=== Section Start ===

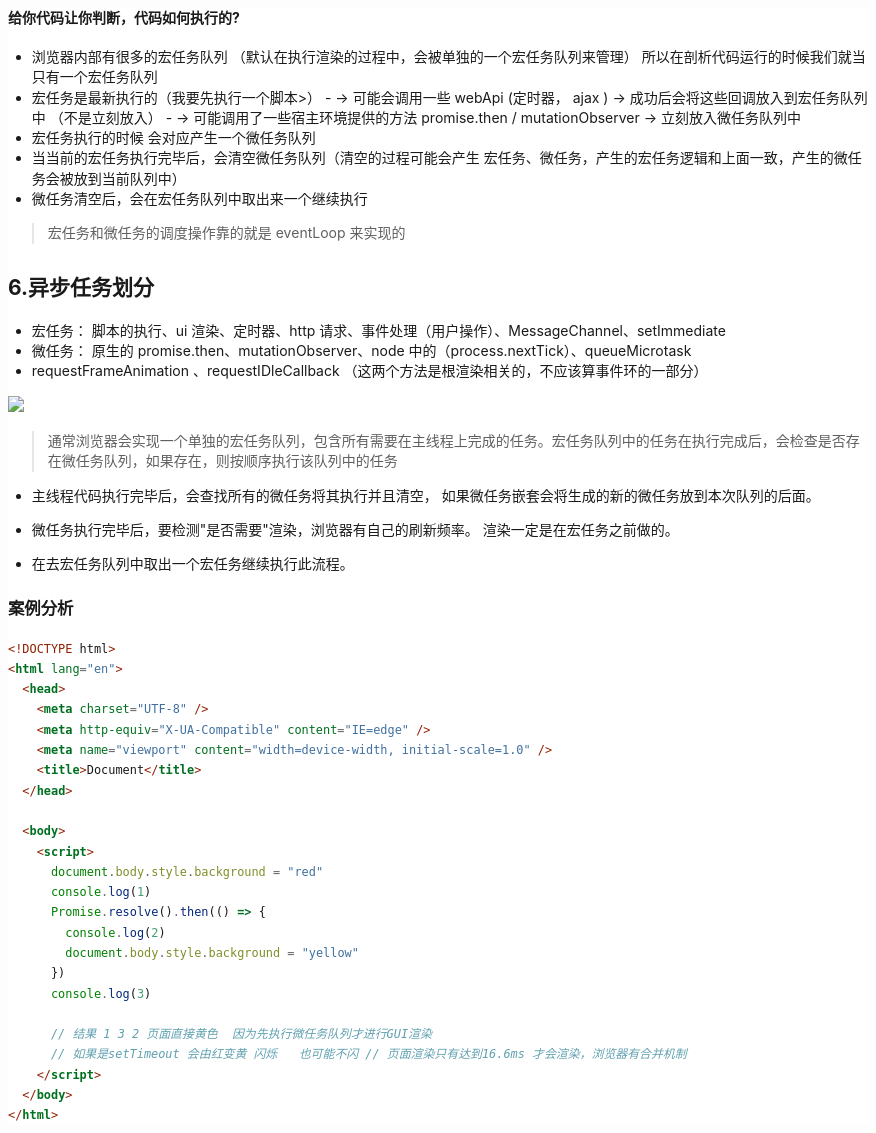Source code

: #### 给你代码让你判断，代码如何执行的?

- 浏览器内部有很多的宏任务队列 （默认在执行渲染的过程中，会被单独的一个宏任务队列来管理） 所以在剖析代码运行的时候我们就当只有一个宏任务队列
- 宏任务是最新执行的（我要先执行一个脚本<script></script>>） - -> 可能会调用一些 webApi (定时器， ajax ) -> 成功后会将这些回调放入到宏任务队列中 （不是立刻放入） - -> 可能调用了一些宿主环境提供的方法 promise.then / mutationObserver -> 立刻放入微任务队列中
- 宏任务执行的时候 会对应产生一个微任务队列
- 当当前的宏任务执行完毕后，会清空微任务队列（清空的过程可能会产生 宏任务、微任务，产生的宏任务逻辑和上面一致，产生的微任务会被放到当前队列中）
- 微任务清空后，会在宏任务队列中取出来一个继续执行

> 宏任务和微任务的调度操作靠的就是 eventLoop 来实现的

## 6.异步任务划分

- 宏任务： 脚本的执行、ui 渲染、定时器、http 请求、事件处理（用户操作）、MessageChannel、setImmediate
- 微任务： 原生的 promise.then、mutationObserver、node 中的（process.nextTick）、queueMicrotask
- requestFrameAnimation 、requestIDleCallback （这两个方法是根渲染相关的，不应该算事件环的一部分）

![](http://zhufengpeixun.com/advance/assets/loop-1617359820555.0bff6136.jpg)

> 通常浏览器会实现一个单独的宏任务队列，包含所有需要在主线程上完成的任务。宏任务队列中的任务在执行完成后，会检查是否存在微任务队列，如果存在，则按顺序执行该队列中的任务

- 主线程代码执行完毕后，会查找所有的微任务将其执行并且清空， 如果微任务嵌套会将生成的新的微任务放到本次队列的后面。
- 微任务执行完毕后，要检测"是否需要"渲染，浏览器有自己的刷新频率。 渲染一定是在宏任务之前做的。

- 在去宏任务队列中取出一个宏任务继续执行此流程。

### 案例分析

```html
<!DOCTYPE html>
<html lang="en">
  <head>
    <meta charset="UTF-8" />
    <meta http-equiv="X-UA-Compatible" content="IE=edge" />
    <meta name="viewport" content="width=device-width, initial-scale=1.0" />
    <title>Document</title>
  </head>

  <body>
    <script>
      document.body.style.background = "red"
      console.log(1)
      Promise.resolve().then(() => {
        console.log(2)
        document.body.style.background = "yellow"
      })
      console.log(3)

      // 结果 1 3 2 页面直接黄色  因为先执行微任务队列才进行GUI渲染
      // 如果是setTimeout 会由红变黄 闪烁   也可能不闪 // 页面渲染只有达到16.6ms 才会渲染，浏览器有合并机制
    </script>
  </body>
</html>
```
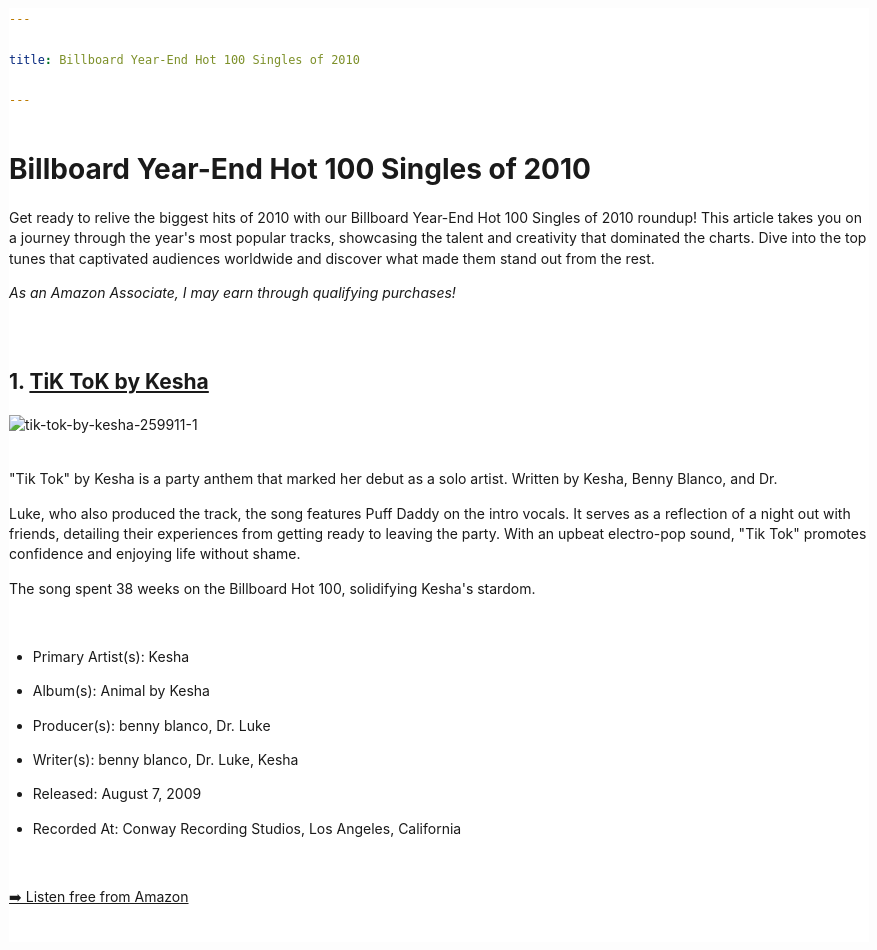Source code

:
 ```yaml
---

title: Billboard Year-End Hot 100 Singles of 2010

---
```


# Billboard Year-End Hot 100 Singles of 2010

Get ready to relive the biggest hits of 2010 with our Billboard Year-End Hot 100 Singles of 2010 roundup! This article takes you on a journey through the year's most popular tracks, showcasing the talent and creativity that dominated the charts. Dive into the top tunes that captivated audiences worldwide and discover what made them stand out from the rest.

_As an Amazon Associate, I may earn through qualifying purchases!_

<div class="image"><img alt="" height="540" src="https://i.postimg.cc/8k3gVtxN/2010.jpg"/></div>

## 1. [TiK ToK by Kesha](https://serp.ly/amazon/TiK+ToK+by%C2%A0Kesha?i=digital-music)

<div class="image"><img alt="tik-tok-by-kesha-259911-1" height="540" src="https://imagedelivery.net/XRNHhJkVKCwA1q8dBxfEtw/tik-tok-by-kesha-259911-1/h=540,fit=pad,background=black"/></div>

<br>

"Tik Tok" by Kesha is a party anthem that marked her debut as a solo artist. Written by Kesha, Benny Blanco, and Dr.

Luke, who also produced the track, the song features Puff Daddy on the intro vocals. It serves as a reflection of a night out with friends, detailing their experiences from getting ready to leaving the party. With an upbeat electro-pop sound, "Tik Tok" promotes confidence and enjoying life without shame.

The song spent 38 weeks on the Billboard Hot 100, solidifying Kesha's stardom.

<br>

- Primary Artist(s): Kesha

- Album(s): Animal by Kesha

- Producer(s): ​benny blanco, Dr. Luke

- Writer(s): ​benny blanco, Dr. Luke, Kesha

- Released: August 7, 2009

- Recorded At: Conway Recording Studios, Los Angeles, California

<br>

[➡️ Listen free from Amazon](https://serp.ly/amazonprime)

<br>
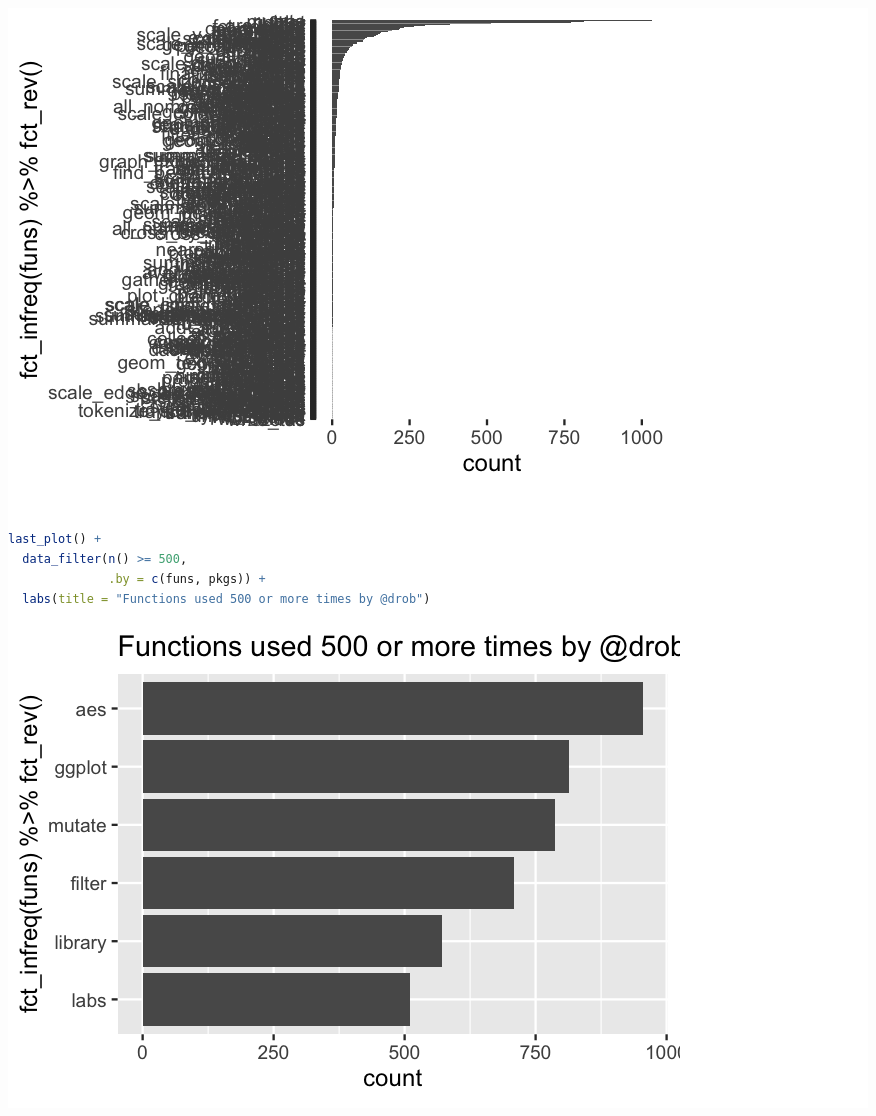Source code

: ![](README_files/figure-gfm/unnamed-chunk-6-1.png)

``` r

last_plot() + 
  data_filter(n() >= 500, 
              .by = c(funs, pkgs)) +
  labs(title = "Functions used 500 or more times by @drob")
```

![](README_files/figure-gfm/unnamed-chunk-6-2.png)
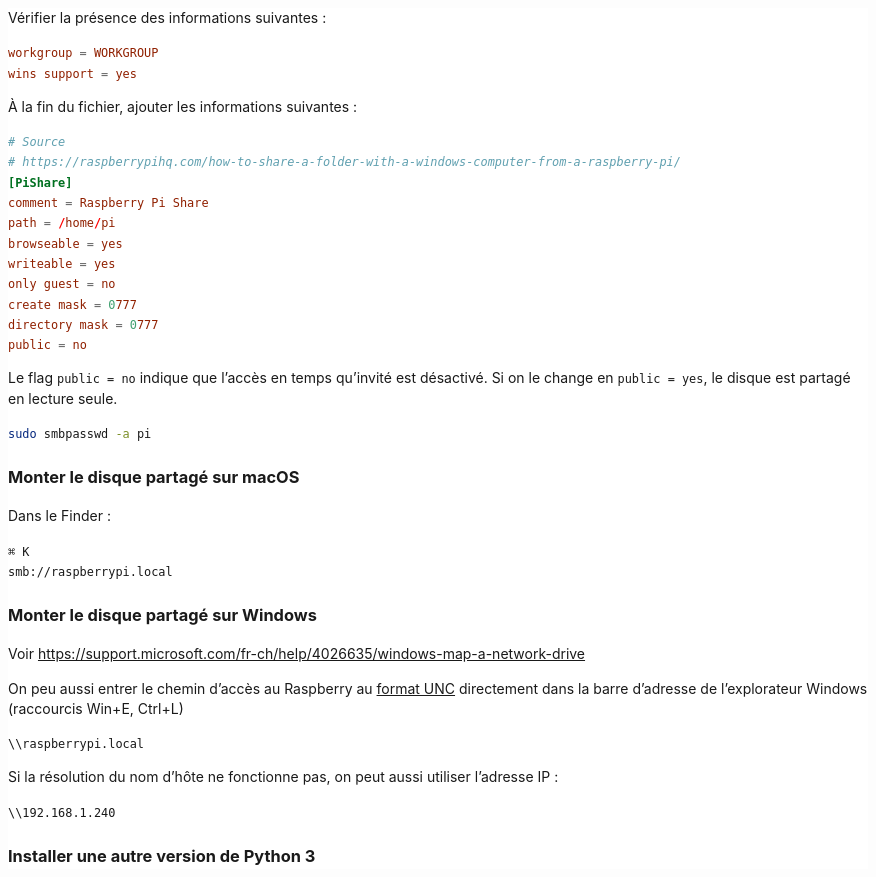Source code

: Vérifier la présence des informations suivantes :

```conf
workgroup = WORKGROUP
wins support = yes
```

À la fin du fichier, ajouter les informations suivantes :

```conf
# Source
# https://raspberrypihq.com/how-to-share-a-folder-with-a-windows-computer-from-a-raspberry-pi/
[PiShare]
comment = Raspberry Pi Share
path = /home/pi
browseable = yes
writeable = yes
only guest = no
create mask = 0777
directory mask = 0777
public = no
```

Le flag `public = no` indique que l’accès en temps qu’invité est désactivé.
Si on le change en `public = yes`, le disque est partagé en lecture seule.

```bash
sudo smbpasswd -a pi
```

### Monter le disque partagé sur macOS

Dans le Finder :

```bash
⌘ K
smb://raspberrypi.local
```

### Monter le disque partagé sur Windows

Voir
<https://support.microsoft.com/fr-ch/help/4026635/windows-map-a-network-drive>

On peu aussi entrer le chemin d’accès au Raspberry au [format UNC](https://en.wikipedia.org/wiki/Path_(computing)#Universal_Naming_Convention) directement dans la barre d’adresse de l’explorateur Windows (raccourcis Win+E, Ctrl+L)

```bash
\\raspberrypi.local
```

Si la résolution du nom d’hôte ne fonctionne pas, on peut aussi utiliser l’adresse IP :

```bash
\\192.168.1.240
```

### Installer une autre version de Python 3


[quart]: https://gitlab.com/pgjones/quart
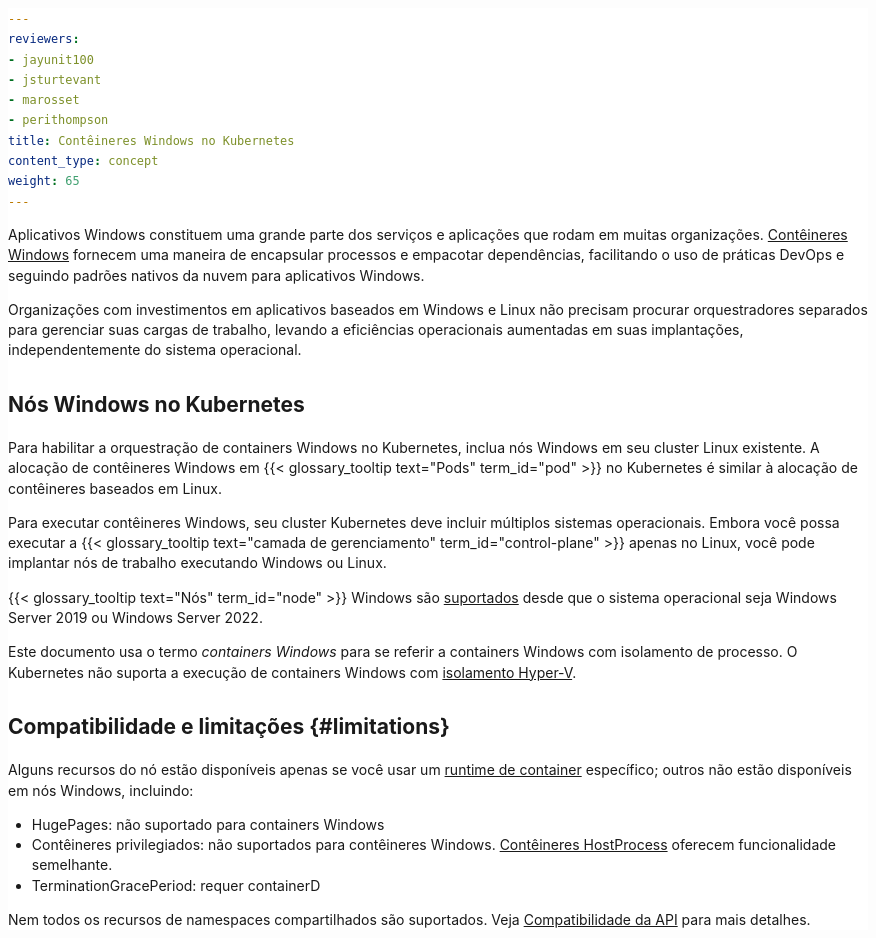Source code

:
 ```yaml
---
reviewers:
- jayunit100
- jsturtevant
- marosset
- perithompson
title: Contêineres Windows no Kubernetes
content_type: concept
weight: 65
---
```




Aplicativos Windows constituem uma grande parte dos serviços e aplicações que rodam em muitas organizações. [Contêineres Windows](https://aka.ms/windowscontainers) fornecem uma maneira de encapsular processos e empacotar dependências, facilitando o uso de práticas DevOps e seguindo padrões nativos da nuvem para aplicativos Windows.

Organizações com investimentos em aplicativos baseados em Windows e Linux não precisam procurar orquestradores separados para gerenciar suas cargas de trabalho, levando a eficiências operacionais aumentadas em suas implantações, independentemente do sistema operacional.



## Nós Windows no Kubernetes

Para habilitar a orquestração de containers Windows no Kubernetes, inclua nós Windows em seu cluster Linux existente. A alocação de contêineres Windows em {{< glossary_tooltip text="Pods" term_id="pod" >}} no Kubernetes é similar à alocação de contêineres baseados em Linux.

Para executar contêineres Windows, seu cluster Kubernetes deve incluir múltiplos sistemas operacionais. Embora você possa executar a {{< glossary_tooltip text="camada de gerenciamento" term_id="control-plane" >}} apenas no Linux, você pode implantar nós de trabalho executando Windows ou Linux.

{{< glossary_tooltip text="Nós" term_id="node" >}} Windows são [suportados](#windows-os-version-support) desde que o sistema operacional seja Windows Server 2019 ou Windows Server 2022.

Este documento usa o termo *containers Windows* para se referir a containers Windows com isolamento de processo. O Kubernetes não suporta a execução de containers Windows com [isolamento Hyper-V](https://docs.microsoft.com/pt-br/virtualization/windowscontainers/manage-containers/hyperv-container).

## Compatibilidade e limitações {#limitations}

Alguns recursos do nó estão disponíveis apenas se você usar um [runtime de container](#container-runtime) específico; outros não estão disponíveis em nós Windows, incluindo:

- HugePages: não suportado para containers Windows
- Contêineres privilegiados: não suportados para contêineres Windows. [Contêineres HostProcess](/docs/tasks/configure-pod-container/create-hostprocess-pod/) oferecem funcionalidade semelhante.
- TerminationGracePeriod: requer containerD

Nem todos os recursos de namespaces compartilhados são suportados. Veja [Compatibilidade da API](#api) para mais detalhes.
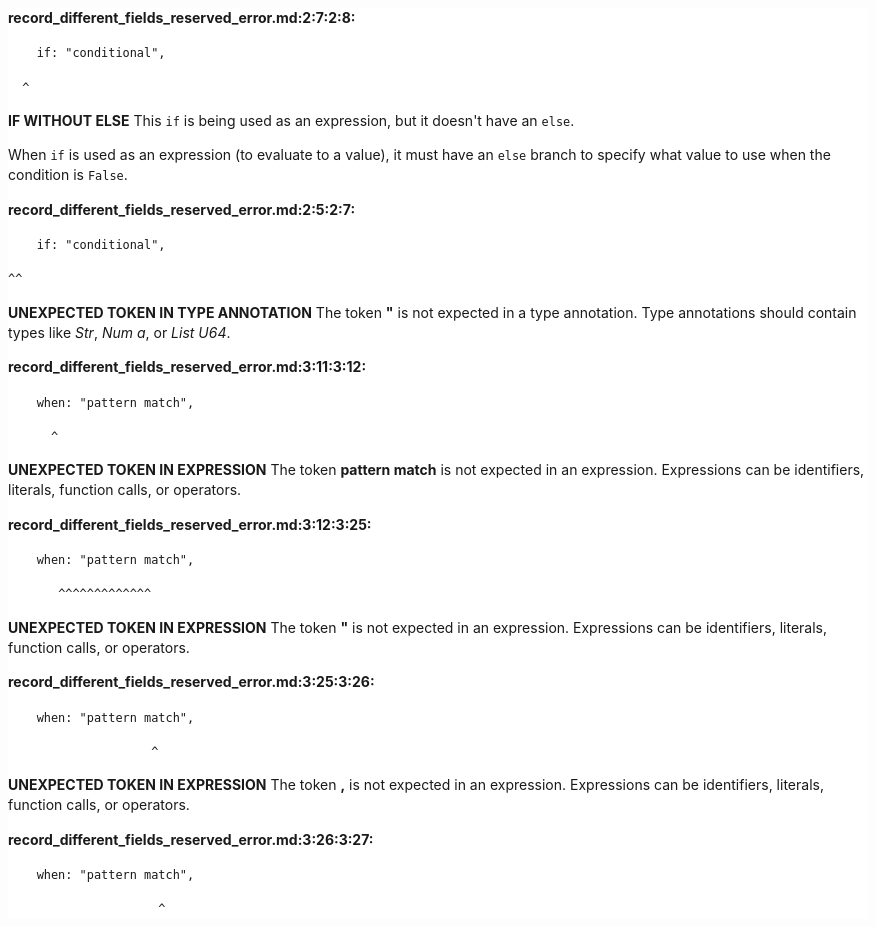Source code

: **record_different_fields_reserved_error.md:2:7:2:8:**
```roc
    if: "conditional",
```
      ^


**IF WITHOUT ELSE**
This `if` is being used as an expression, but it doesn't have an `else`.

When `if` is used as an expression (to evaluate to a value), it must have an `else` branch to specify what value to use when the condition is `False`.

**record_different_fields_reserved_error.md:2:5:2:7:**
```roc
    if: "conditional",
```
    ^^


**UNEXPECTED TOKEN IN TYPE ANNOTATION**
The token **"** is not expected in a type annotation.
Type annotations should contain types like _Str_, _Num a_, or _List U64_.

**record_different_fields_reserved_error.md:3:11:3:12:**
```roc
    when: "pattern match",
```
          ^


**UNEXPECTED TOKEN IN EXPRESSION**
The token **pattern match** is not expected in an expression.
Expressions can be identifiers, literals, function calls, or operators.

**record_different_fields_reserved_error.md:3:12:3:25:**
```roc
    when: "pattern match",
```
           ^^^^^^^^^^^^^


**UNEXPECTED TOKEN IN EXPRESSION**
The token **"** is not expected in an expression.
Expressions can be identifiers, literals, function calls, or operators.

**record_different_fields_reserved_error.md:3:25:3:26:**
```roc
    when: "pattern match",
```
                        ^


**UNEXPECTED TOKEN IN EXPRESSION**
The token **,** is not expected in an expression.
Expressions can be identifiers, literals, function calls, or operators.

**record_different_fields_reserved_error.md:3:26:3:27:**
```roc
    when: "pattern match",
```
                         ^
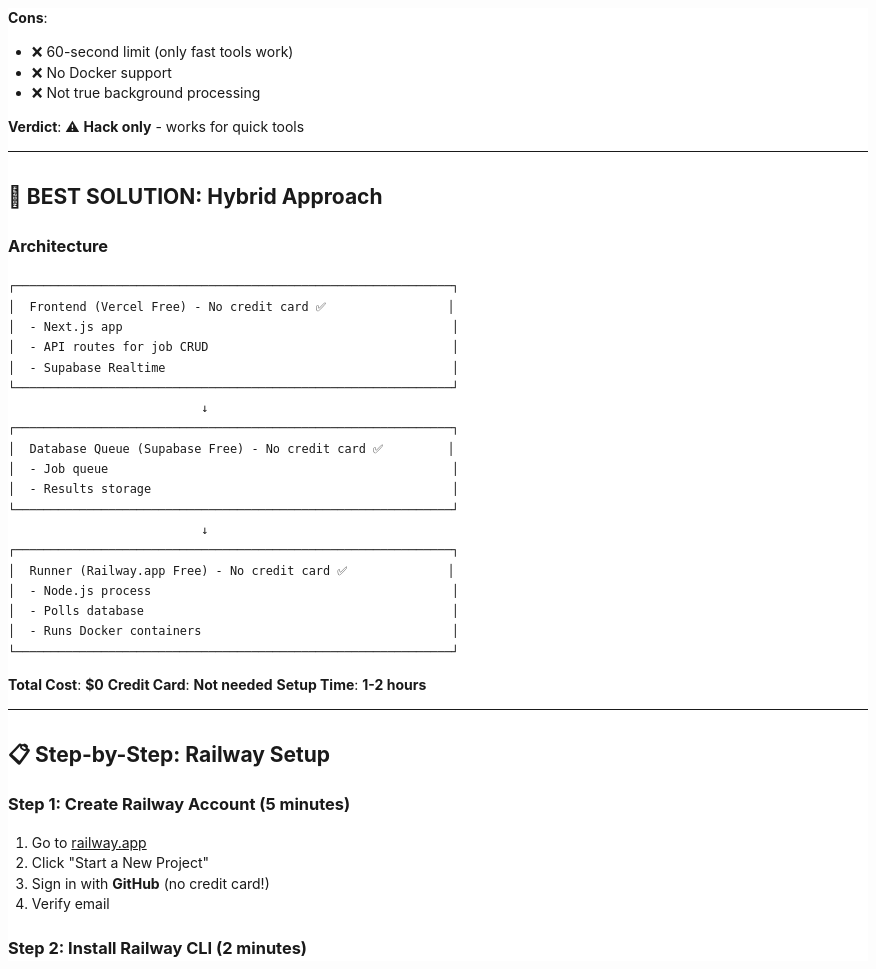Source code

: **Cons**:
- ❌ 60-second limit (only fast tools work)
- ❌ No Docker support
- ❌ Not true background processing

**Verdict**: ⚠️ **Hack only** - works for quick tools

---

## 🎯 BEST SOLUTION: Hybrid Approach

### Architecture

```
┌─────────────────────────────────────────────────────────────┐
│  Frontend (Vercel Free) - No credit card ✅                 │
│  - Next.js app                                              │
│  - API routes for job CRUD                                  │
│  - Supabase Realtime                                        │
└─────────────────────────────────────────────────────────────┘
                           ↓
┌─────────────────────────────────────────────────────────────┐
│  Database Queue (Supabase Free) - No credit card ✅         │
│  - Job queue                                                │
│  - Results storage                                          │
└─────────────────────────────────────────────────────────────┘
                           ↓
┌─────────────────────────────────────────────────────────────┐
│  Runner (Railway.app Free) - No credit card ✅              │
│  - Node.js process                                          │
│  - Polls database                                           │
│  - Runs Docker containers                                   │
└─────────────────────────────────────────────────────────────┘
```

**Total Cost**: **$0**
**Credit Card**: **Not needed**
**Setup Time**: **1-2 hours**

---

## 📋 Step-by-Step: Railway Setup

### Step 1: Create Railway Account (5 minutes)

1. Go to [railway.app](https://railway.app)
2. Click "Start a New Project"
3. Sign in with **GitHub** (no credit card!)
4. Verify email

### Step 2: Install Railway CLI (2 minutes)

=== Section End ===

Display each line of the data where "Compatibilidade" occurs.

__RESULT BELOW__
## Compatibilidade e limitações {#limitations}
Nem todos os recursos de namespaces compartilhados são suportados. Veja [Compatibilidade da API](#api) para mais detalhes.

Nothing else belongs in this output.